- _TASK BRIEF_:
In the data below, set down exactly the lines from the one containing "- accessing JSON" up to and including the one containing "### Trainer". Leave the pictures out.

----------

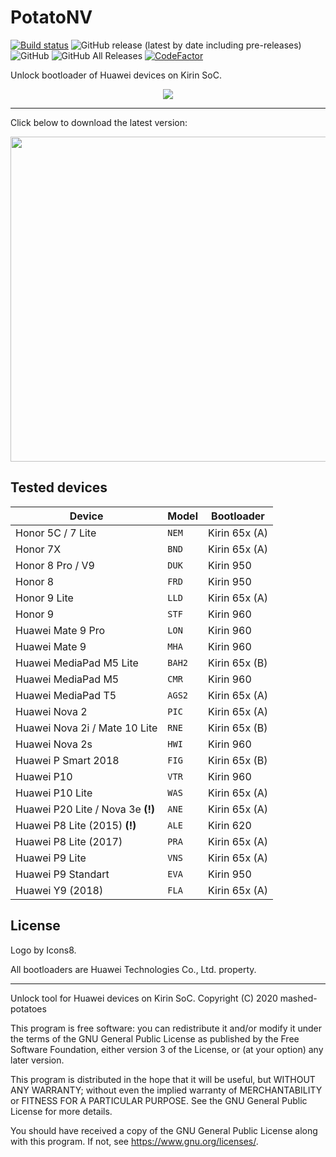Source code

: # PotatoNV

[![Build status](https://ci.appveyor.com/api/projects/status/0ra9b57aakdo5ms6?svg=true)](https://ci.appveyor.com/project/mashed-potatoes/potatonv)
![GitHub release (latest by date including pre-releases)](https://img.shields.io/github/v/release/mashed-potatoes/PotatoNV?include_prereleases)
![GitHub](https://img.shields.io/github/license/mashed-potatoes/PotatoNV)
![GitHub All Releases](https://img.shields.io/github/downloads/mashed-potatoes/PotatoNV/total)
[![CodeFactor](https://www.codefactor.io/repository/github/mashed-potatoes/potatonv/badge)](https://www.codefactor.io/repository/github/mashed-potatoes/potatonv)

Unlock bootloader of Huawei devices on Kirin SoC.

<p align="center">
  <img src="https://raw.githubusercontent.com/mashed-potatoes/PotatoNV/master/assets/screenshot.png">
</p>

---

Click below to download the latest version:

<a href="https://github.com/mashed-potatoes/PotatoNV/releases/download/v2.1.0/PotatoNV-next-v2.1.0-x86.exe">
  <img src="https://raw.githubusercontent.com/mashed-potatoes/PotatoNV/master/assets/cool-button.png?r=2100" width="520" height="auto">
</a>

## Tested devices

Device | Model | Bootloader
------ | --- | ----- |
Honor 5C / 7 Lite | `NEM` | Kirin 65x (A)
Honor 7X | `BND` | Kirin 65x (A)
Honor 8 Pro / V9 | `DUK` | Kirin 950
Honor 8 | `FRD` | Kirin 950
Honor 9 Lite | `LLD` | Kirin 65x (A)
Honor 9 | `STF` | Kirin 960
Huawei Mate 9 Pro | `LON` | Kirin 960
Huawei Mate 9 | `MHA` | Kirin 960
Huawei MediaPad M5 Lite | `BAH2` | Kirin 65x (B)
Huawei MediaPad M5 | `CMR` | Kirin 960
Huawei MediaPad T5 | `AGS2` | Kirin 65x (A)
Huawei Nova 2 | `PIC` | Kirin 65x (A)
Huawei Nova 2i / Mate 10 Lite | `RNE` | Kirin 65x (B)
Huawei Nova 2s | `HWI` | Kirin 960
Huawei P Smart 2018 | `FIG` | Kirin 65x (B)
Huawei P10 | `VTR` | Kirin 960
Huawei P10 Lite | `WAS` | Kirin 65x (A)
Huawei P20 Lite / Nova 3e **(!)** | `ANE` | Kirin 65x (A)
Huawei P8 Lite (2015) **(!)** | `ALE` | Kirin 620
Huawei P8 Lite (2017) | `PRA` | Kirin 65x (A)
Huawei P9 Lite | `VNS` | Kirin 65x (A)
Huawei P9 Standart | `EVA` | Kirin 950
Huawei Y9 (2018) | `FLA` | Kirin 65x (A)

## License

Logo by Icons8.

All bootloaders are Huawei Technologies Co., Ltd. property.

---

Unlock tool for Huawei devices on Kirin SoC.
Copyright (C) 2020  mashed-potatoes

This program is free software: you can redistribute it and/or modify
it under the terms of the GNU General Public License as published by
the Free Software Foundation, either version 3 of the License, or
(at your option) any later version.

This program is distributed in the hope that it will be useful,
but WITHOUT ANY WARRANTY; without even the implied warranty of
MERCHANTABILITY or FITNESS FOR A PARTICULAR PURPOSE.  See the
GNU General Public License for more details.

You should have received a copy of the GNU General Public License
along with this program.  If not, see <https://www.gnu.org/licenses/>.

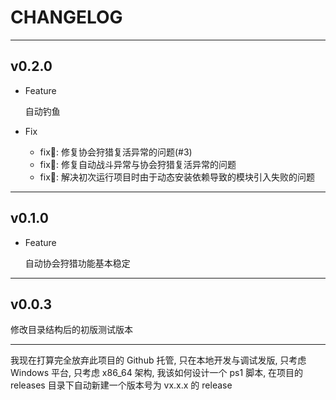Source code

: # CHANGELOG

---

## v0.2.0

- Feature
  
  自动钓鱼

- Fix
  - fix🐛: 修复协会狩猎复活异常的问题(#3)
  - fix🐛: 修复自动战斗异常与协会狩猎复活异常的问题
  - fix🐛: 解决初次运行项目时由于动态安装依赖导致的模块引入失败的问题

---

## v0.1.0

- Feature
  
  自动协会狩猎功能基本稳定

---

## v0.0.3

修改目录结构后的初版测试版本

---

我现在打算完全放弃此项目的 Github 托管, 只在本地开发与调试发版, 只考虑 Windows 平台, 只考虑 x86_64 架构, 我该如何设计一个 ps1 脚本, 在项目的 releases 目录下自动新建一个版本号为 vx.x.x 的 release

----------

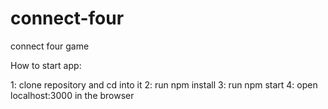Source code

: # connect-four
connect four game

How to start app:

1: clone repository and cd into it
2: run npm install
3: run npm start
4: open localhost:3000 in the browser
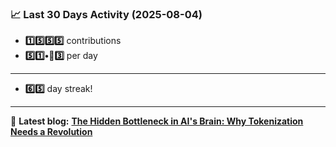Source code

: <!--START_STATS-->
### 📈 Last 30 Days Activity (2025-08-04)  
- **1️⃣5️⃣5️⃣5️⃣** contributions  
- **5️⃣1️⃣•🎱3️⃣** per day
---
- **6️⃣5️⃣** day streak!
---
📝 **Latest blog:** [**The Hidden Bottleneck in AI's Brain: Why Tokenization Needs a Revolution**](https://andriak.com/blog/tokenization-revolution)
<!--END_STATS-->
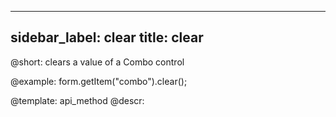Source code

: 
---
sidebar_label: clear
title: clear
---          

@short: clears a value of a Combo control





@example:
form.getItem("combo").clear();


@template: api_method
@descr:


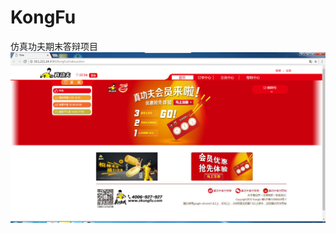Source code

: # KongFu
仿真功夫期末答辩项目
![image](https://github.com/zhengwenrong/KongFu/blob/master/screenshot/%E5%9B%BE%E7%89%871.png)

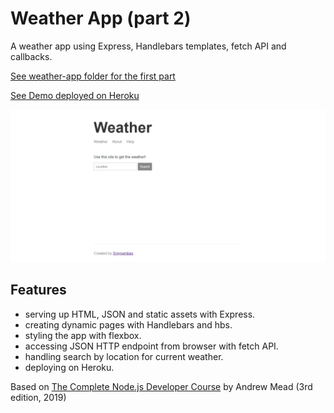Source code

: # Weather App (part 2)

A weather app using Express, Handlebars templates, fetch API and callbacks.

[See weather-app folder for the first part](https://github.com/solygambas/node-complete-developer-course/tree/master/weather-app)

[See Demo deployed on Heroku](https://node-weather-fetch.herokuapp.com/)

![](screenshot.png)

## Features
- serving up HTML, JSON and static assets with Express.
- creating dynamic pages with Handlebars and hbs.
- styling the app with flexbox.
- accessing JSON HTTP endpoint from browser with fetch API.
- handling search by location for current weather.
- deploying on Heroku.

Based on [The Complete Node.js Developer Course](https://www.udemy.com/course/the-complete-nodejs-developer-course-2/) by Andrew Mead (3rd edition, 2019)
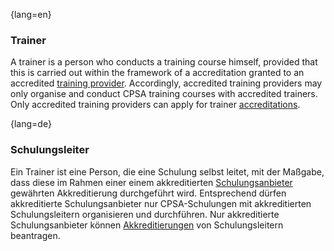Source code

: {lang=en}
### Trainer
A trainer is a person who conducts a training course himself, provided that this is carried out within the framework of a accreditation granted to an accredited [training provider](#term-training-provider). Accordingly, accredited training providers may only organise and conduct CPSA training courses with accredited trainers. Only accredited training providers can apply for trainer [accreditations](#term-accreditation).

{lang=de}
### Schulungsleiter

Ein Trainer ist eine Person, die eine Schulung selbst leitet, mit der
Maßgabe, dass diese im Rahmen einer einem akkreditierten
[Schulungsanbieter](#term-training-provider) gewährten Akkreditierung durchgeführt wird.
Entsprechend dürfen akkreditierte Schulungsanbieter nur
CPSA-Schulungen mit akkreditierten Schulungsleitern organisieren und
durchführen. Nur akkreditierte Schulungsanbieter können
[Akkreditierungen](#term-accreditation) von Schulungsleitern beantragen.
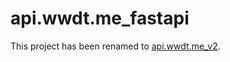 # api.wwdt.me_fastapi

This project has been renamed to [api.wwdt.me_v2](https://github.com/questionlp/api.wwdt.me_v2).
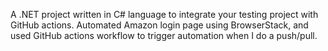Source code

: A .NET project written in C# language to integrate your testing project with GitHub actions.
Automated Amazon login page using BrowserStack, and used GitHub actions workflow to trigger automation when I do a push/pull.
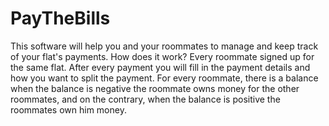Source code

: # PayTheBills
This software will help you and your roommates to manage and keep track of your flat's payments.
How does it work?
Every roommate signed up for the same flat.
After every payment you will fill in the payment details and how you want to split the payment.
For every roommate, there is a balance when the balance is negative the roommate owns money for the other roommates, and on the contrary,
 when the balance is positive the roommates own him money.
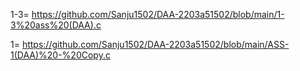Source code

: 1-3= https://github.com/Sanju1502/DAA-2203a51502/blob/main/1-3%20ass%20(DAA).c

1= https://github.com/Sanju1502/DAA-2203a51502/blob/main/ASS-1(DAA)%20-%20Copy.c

----------

- _TASK SOLUTION_:
- accessing JSON HTTP endpoint from browser with fetch API.
- handling search by location for current weather.
- deploying on Heroku.

Based on [The Complete Node.js Developer Course](https://www.udemy.com/course/the-complete-nodejs-developer-course-2/) by Andrew Mead (3rd edition, 2019)
Source code

: {lang=en}
### Trainer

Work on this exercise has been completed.